Exprimant leur solidarité avec le peuple kanak, les participants à la réunion ont souligné qu’il était temps de se mobiliser pour faire respecter ses droits, y compris le désir d’obtenir une pleine souveraineté. Il a été souligné qu’après les affrontements des années 1984-1988, le compromis entre l’État français et le peuple kanak, dont certaines conditions étaient inscrites dans la Constitution, avait permis de commencer le processus de décolonisation et d’autodétermination, qui a perduré pendant plus de 30 ans.
Il est indiqué que les autorités actuelles entreprenaient des manœuvres en vue de mettre fin à l’Accord de Nouméa. Elles cherchent à persuader la population que le troisième référendum tenu en 2022 permet à la Nouvelle-Calédonie de prendre une décision démocratique tout en restant au sein de la France. Cela constitue une violation du droit fondamental du peuple colonisé de prendre des décisions au nom de l’avenir de son pays, ainsi que des résolutions adoptées à cet égard par l’ONU. Dans le même temps, cela ignore la demande des Kanaks de reporter le référendum en raison de la situation défavorable après la pandémie de COVID-19.

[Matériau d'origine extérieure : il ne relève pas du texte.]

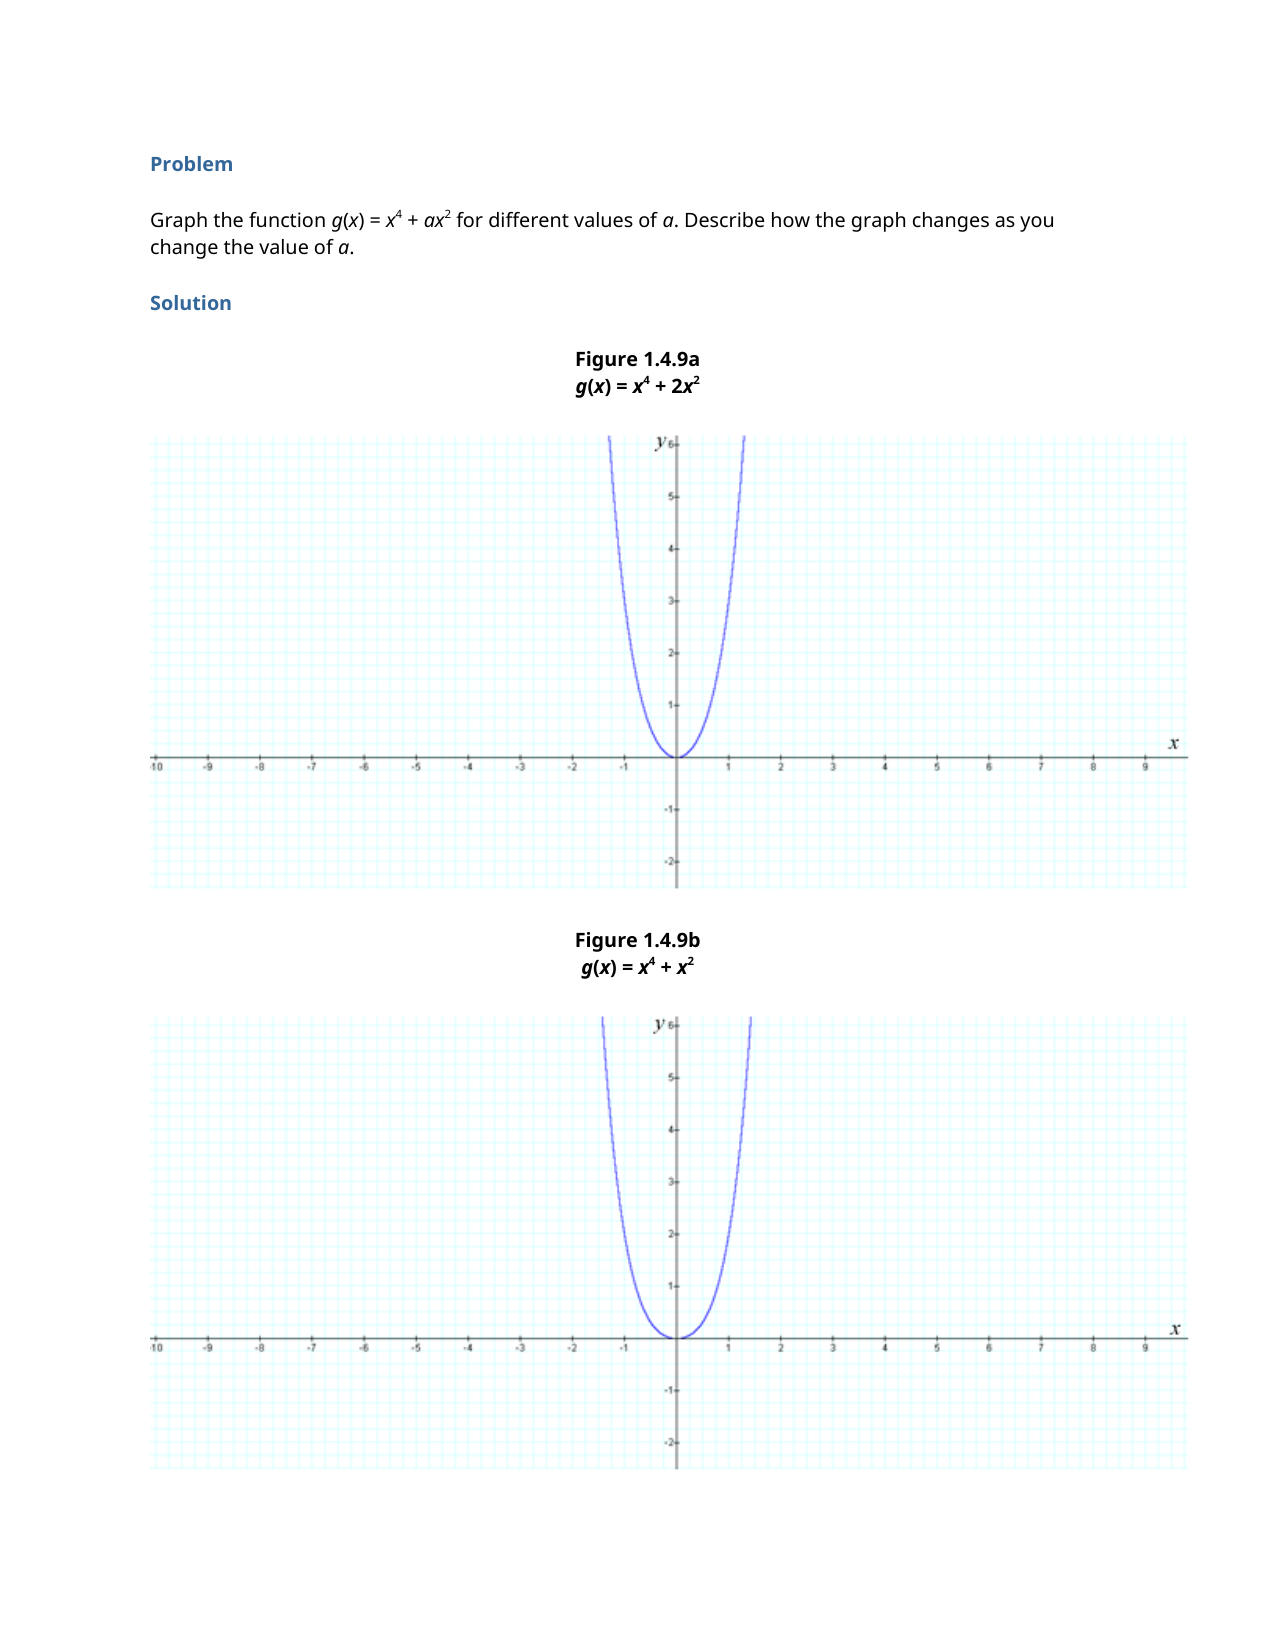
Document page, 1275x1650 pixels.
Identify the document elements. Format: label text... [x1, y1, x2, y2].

text Graph the function g(x) = x4 + ax2 for different values of a. Describe how the graph changes as you change the value of a. [150, 206, 1125, 260]
text Figure 1.4.9b g(x) = x4 + x2 [150, 926, 1125, 980]
text Solution [150, 289, 1125, 316]
picture [150, 428, 1189, 898]
picture [150, 1009, 1189, 1479]
text Problem [150, 150, 1125, 177]
text Figure 1.4.9a g(x) = x4 + 2x2 [150, 345, 1125, 399]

Il a également été souligné que l’« intérêt national » de Macron et de son gouvernement est que la Nouvelle-Calédonie devienne définitivement française. Selon leur point de vue, cela garantit une activité économique et stratégique dans une zone de plus en plus cruciale connue sous le nom d’Indo-Pacifique. Ainsi, le gouvernement justifie sa persistance dans une attitude néocoloniale arrogante et son manque de respect envers le peuple kanak.
Les participants à la réunion ont souligné que la poursuite et l’approfondissement du processus de décolonisation dans la région de l’Indo-Pacifique et au-delà doivent faire de la lutte contre les inégalités sociales une priorité au profit du développement du pays et du progrès socio-démocratique. Dans le même temps, au lieu des propositions de recolonisation de la Nouvelle-Calédonie, il convient de prendre au sérieux les propositions de partenariat et d’indépendance.
L’accent a été mis sur la nécessité de se rassembler autour des Kanaks et de manifester une solidarité envers eux dans leur lutte difficile contre les forces en France qui défendent le colonialisme et s’opposent au droit des peuples à l’autodétermination.